Hot News, Hot Legal Topic

First year property law profs everywhere are surely revising their casebooks as a result of Barclays Capital et al. v. Theflyonthewall.com, a case decided in March by the U.S. District Court in the Southern District of New York, particularly now that Google and Twitter have filed amicus briefs in the on-going matter. The nub of the story, which is nicely expounded in a series of Ars Technica Law and Disorder columns (1, 2, 3), is that The Fly, in the business of promulgating market information and rumours, would as a matter of routine obtain and publish recommendations made by the research team at Barclays to its favoured clients, thus reducing their value as exclusive pieces of information.

The lawsuit, which also involved some breach of copyright, argued that Barclays had a form of property right in the “hot news” worthy of protection from The Fly; and the judge, after a discussion of the classic U.S. case of INS v. AP 248 U.S. 215 (1918), agreed, issuing an injunction

. . . forbidding the dissemination of the Firms’ Recommendations until one half-hour after the opening of the New York Stock Exchange or 10:00 a.m., whichever is later. As a practical matter, this will give the Firms one-and-a-half hours to reach the clients who are most likely to trade upon the knowledge of the Recommendation alone and to give the Firms an opportunity to have any trading by clients based on those Recommendations placed through the Firms and to have those trades executed.
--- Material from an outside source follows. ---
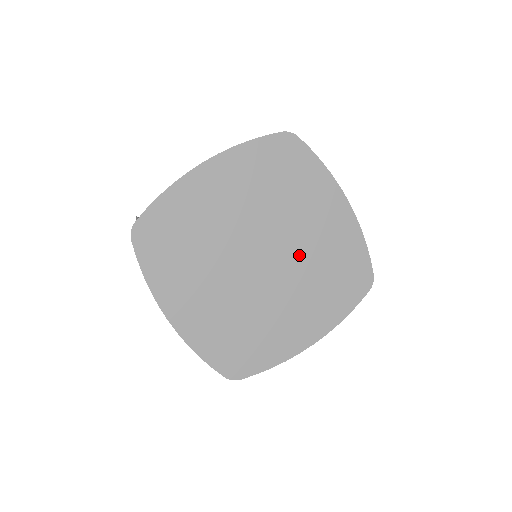
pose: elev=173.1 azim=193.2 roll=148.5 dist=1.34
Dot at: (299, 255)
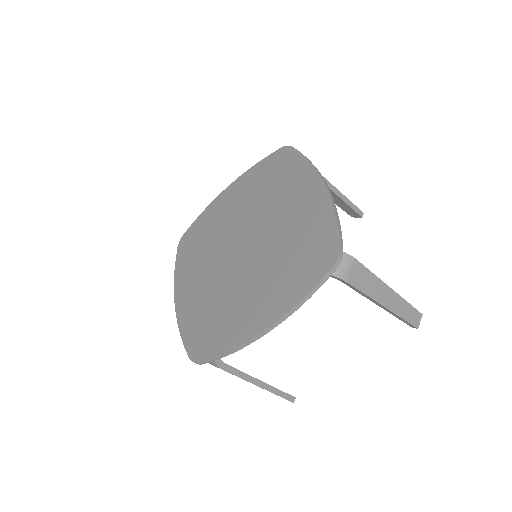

For Recommendations issued while the market in New York is open for trading, the defendant will be enjoined from publishing the Recommendations until two hours after their release by the Firms. . . .

The decision has been appealed and an application has been made that the injunction be lifted pending the outcome of that appeal. Google and Twitter have filed briefs in connection with the application, challenging the concept of “hot news” as quasi-property.

What would the outcome be in Canada?

Clearly there is no copyright in facts or ideas. Would taking another’s work product, where that product is information, be enjoined here as some form of tort? The unfairness of free loading on others’ effort is easy to see, but “free riders” are everywhere in our capitalist economy. The difficulty of the question is to an extent revealed by the awkward and ad hoc nature of the remedy, crafted here as a matter of minutes or hours, with this and that caveat. Is the court simply getting too embroiled in the competitive fray? Is this “quasi property” no longer a workable notion in this age of near instant digital dissemination?

Comments

  1. Is this a dispute over right to break news or facts first or appropriating another’s syntax of words?